AIM OF THE EXERCISE –
Substitute "bounding box" for "bbox" in the rows starting at the top and going on through the line with "list A merge", and return only those rows with everything else unchanged.

RECORDS FOR PROCESSING –
--
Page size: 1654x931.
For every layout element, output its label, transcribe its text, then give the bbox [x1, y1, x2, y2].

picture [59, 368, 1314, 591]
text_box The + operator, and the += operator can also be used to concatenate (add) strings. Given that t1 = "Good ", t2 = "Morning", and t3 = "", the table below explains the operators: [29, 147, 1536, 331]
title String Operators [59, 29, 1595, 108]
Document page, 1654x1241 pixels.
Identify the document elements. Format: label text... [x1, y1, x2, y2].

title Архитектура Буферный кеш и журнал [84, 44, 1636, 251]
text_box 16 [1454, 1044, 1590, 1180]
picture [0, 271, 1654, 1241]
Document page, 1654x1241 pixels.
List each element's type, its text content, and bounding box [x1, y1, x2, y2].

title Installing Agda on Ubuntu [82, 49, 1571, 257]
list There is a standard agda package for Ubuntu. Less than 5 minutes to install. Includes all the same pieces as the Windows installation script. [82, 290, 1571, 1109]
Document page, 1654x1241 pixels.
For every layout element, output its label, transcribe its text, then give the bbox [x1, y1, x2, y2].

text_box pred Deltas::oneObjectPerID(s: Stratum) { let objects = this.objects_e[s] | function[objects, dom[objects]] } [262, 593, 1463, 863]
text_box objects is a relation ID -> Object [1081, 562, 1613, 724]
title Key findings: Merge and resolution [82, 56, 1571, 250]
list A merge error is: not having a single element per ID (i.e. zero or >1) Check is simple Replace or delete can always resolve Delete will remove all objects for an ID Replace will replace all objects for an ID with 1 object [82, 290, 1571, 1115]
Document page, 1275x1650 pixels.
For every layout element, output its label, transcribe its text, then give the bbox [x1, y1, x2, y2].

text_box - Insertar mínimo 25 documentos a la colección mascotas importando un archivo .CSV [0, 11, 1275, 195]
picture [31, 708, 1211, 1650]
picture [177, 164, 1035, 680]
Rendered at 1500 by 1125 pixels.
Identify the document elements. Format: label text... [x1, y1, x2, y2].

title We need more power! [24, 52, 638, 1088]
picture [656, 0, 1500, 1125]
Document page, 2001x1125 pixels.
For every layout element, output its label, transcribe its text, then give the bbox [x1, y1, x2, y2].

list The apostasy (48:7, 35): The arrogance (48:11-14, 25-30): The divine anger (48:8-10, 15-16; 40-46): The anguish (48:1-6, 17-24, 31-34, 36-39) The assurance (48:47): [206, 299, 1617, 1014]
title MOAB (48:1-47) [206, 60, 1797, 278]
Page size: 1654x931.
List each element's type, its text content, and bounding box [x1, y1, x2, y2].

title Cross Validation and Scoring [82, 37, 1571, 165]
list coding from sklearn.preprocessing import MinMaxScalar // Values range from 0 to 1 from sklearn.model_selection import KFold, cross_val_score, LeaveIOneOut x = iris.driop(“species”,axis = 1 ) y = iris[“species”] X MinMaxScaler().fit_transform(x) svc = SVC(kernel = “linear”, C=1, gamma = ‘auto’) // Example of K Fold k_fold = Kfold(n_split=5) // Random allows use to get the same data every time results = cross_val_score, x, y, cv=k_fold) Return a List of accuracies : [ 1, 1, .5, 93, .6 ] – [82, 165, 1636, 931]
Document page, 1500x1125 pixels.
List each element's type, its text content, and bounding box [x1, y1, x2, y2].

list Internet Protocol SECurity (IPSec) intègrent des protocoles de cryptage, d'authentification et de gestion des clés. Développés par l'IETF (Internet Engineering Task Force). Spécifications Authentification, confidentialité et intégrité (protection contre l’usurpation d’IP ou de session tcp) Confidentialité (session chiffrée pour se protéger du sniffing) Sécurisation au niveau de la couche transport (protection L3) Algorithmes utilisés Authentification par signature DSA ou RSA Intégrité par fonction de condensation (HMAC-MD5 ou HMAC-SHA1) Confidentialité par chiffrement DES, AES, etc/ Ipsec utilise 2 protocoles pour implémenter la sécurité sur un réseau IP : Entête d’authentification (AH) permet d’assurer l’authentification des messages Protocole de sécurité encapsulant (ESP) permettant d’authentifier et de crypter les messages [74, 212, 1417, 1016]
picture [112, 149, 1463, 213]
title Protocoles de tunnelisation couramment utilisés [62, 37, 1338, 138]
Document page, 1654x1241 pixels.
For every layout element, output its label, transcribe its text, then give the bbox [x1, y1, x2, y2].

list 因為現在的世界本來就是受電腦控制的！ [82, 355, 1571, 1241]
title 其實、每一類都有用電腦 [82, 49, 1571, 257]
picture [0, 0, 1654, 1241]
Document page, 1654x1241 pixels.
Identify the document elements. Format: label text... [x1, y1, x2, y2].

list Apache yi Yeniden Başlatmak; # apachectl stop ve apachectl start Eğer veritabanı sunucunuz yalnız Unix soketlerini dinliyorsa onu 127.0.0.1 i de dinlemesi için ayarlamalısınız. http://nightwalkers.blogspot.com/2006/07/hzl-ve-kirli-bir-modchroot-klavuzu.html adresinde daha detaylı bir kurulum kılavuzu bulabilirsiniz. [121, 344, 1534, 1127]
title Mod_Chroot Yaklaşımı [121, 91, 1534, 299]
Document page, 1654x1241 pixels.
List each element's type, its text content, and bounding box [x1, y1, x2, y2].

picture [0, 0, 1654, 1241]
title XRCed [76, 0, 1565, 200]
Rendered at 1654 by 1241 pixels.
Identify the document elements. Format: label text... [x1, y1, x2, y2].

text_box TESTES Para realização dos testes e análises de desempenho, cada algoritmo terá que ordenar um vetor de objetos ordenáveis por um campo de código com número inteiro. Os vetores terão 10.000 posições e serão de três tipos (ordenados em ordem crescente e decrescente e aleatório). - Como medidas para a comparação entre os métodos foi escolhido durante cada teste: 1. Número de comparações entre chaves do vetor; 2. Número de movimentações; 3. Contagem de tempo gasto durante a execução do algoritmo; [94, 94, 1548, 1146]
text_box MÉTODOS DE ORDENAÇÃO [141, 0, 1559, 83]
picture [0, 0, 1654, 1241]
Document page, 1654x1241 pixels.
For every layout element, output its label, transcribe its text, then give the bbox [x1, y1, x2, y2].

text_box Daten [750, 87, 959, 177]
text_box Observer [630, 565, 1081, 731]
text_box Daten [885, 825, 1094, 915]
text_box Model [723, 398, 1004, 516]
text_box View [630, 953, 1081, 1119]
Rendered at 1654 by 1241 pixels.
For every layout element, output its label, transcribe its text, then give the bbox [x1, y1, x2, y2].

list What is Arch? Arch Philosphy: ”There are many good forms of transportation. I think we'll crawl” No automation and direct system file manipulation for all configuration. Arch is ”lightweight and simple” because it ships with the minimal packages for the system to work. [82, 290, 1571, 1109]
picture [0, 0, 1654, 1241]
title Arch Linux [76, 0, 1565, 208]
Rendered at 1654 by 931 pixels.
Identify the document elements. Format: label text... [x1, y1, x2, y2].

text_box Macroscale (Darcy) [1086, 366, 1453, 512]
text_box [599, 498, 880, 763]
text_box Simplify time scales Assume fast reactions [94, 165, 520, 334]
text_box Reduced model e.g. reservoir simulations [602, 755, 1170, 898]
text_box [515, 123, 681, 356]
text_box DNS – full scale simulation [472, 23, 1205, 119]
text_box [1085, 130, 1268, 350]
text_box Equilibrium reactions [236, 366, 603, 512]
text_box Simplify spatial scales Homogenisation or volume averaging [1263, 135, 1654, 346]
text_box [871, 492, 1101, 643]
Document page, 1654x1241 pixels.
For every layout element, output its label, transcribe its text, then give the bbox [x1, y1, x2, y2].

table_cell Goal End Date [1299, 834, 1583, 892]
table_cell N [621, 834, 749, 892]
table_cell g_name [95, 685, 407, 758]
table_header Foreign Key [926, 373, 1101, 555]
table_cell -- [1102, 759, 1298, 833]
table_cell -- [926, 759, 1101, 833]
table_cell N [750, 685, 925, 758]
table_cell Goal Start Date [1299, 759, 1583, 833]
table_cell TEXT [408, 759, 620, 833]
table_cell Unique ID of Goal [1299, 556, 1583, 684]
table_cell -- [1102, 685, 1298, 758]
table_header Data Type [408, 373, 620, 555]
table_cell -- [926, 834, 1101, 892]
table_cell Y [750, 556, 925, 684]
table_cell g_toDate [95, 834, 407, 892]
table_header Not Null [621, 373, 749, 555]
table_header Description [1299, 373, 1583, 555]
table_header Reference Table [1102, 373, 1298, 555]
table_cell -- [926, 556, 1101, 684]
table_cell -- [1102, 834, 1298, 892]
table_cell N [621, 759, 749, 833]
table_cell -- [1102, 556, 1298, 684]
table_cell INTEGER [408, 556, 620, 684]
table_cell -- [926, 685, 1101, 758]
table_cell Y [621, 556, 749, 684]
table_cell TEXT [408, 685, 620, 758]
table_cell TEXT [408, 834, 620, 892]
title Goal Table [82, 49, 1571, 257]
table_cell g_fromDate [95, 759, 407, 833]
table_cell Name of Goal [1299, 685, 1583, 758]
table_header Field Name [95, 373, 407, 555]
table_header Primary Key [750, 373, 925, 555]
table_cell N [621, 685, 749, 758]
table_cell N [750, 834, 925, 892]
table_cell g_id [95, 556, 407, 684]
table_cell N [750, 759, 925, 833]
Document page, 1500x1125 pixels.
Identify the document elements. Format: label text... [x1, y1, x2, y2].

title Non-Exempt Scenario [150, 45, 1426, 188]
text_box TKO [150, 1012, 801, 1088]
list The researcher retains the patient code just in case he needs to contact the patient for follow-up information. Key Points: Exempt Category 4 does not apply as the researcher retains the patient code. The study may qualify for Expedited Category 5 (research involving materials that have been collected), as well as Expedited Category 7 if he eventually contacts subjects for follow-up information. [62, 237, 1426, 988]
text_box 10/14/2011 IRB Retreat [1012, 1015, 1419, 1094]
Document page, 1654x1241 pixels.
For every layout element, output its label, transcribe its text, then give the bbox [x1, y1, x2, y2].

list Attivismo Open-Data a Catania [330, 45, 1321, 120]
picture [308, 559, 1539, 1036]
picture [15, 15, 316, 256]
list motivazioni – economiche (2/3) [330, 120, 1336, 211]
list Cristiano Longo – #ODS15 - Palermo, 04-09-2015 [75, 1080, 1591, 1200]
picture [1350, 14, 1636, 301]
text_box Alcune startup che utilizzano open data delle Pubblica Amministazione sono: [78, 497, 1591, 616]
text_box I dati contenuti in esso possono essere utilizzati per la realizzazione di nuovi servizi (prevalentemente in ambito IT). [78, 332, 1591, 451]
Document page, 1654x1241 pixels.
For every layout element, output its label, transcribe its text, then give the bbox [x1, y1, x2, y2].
--
EXERCISE OUTPUT –
Page size: 1654x931.
For every layout element, output its label, transcribe its text, then give the bounding box [x1, y1, x2, y2].

picture [59, 368, 1314, 591]
text_box The + operator, and the += operator can also be used to concatenate (add) strings. Given that t1 = "Good ", t2 = "Morning", and t3 = "", the table below explains the operators: [29, 147, 1536, 331]
title String Operators [59, 29, 1595, 108]
Document page, 1654x1241 pixels.
Identify the document elements. Format: label text... [x1, y1, x2, y2].

title Архитектура Буферный кеш и журнал [84, 44, 1636, 251]
text_box 16 [1454, 1044, 1590, 1180]
picture [0, 271, 1654, 1241]
Document page, 1654x1241 pixels.
List each element's type, its text content, and bounding box [x1, y1, x2, y2].

title Installing Agda on Ubuntu [82, 49, 1571, 257]
list There is a standard agda package for Ubuntu. Less than 5 minutes to install. Includes all the same pieces as the Windows installation script. [82, 290, 1571, 1109]
Document page, 1654x1241 pixels.
For every layout element, output its label, transcribe its text, then give the bounding box [x1, y1, x2, y2].

text_box pred Deltas::oneObjectPerID(s: Stratum) { let objects = this.objects_e[s] | function[objects, dom[objects]] } [262, 593, 1463, 863]
text_box objects is a relation ID -> Object [1081, 562, 1613, 724]
title Key findings: Merge and resolution [82, 56, 1571, 250]
list A merge error is: not having a single element per ID (i.e. zero or >1) Check is simple Replace or delete can always resolve Delete will remove all objects for an ID Replace will replace all objects for an ID with 1 object [82, 290, 1571, 1115]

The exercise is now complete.